(Record extracts)

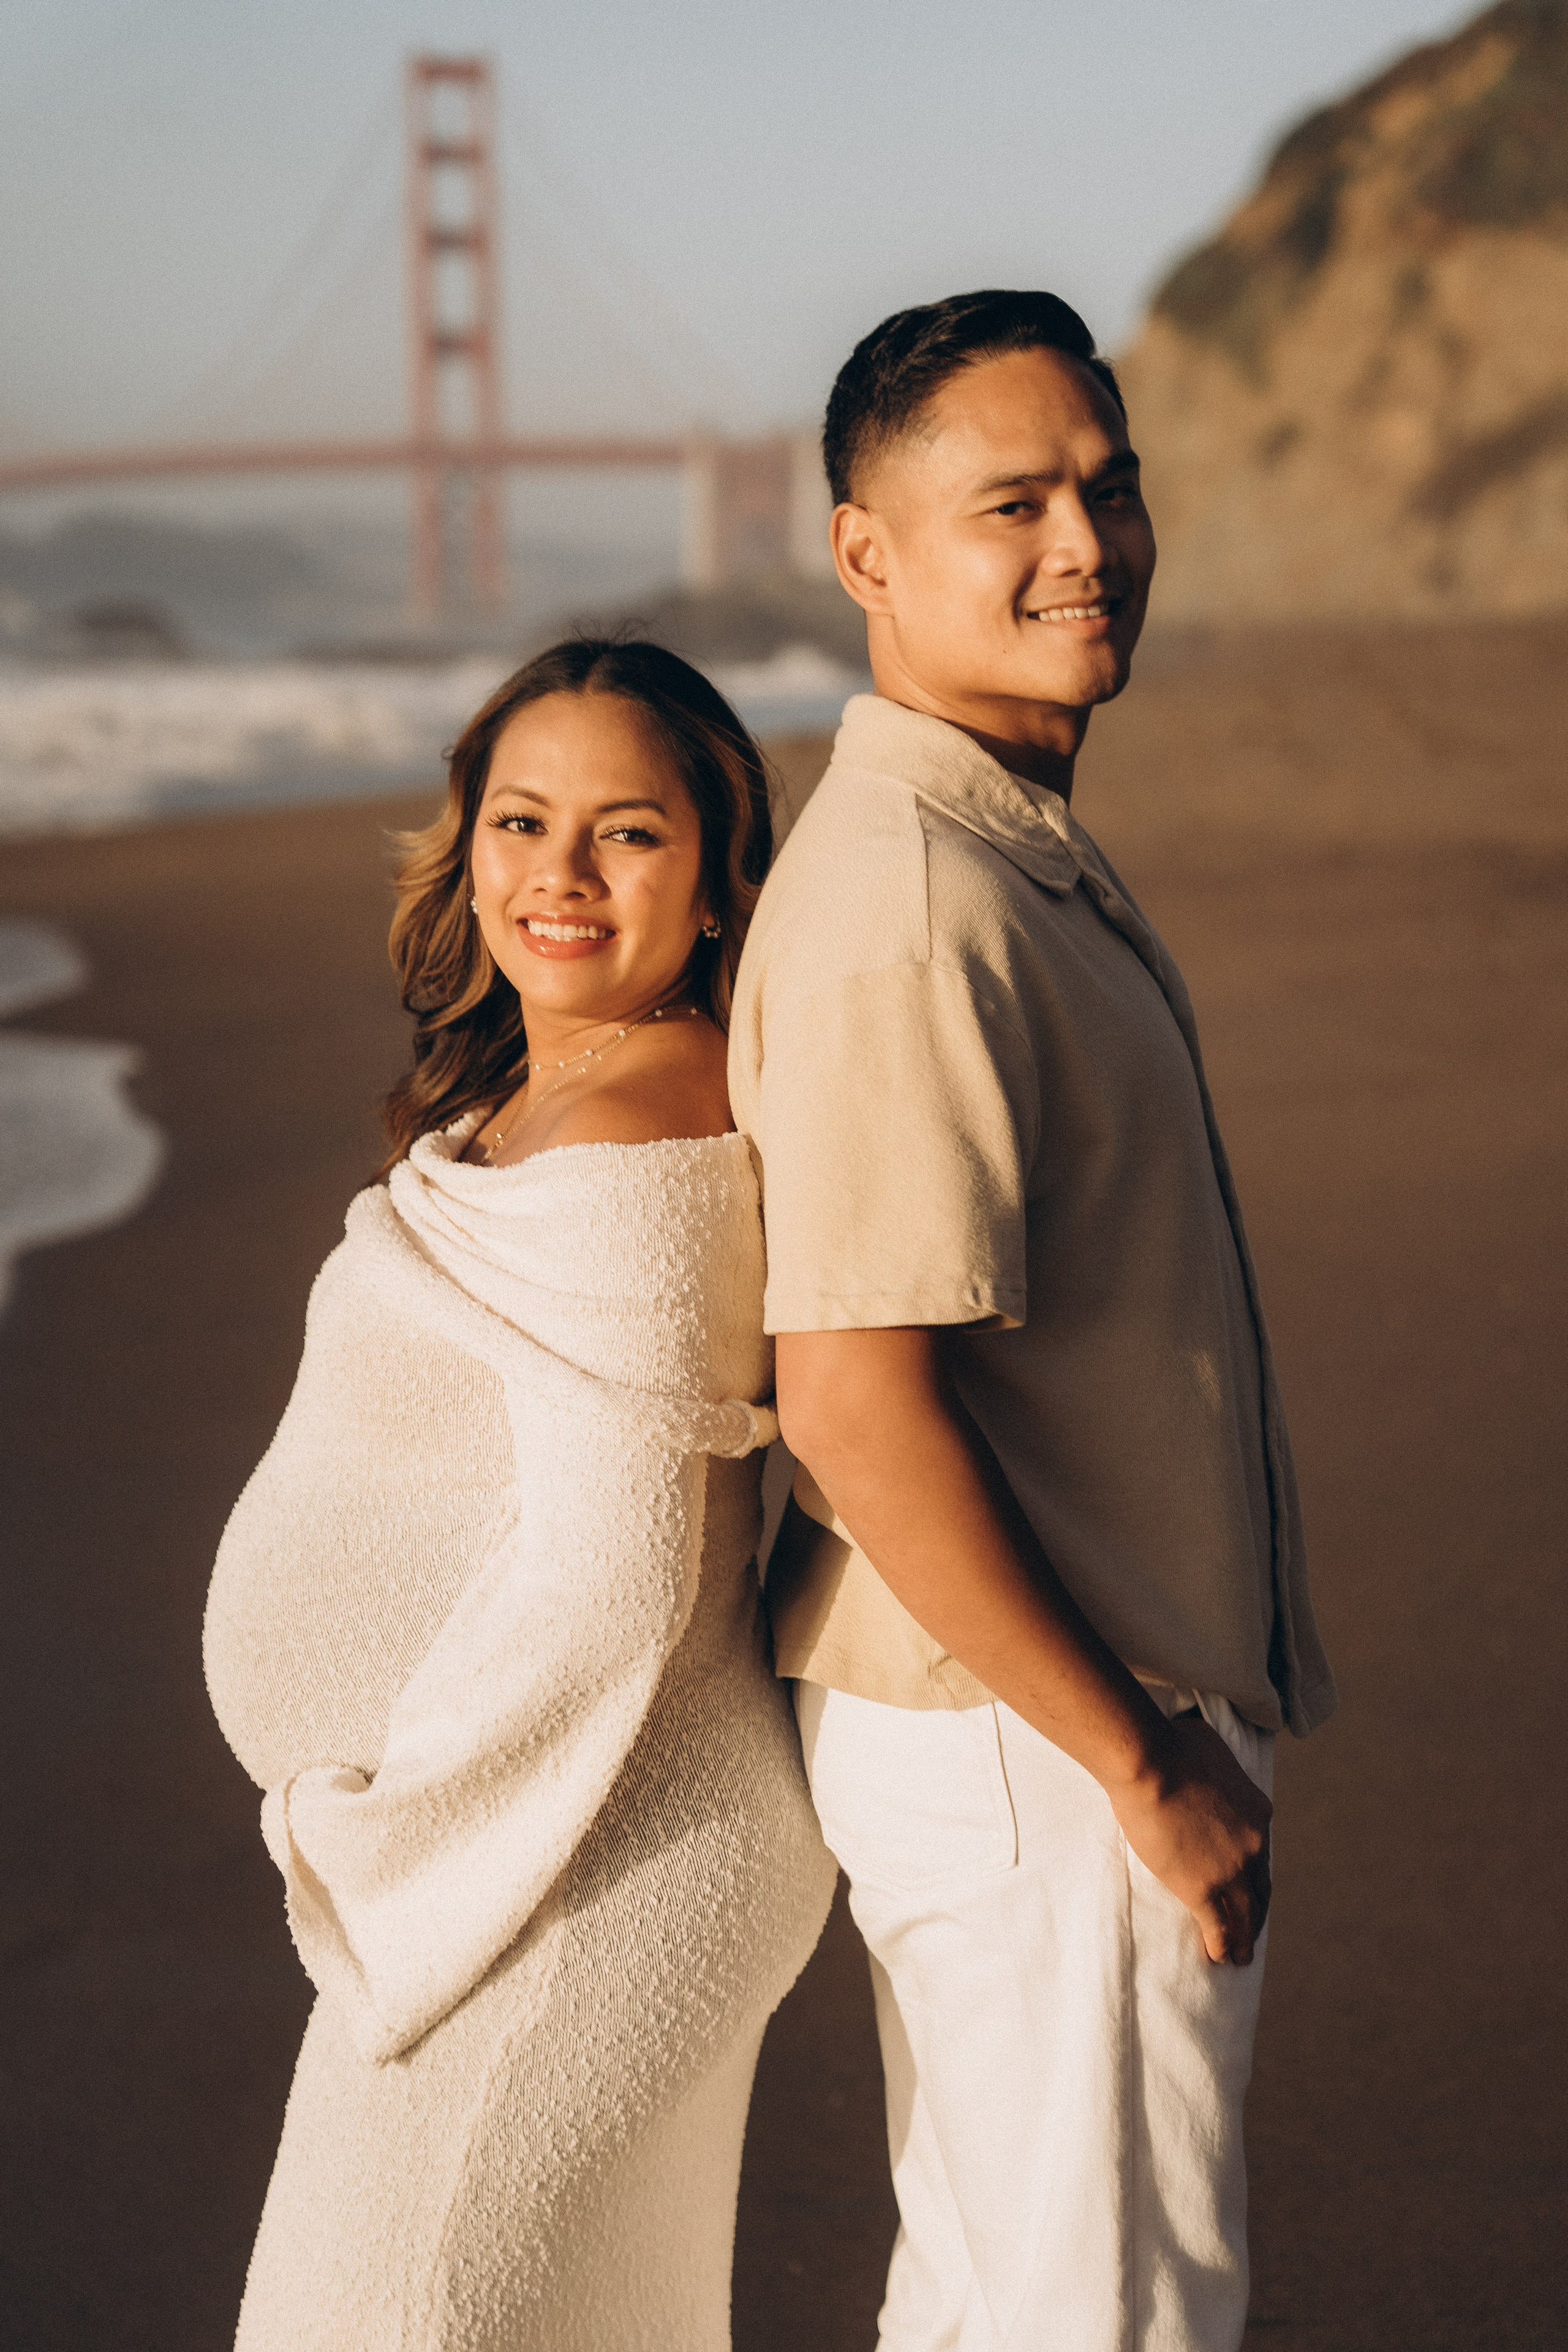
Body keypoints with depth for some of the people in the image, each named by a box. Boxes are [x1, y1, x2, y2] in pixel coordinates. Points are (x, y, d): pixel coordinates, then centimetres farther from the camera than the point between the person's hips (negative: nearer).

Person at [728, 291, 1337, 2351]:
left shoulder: (1022, 851, 11)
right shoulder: (910, 909, -22)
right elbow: (856, 1400, -27)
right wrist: (1143, 1762, -21)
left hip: (1049, 1713, 10)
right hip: (1031, 1746, -10)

(End Record extracts)

__Exercise prompt__: Print out the records above, leaving out the pictures.

__Reply__:
Body keypoints with depth for some of the people in the image, each named by a box. Boxes are [x1, y1, x2, y2] in pixel coordinates. Points are (x, y, d): pixel coordinates, then centimetres farther from the camera than the point between the person's hips (negative: nearer).

Person at [728, 291, 1337, 2351]:
left shoulder: (1022, 851, 11)
right shoulder: (910, 909, -22)
right elbow: (856, 1400, -27)
right wrist: (1143, 1762, -21)
left hip: (1049, 1713, 10)
right hip: (1031, 1746, -10)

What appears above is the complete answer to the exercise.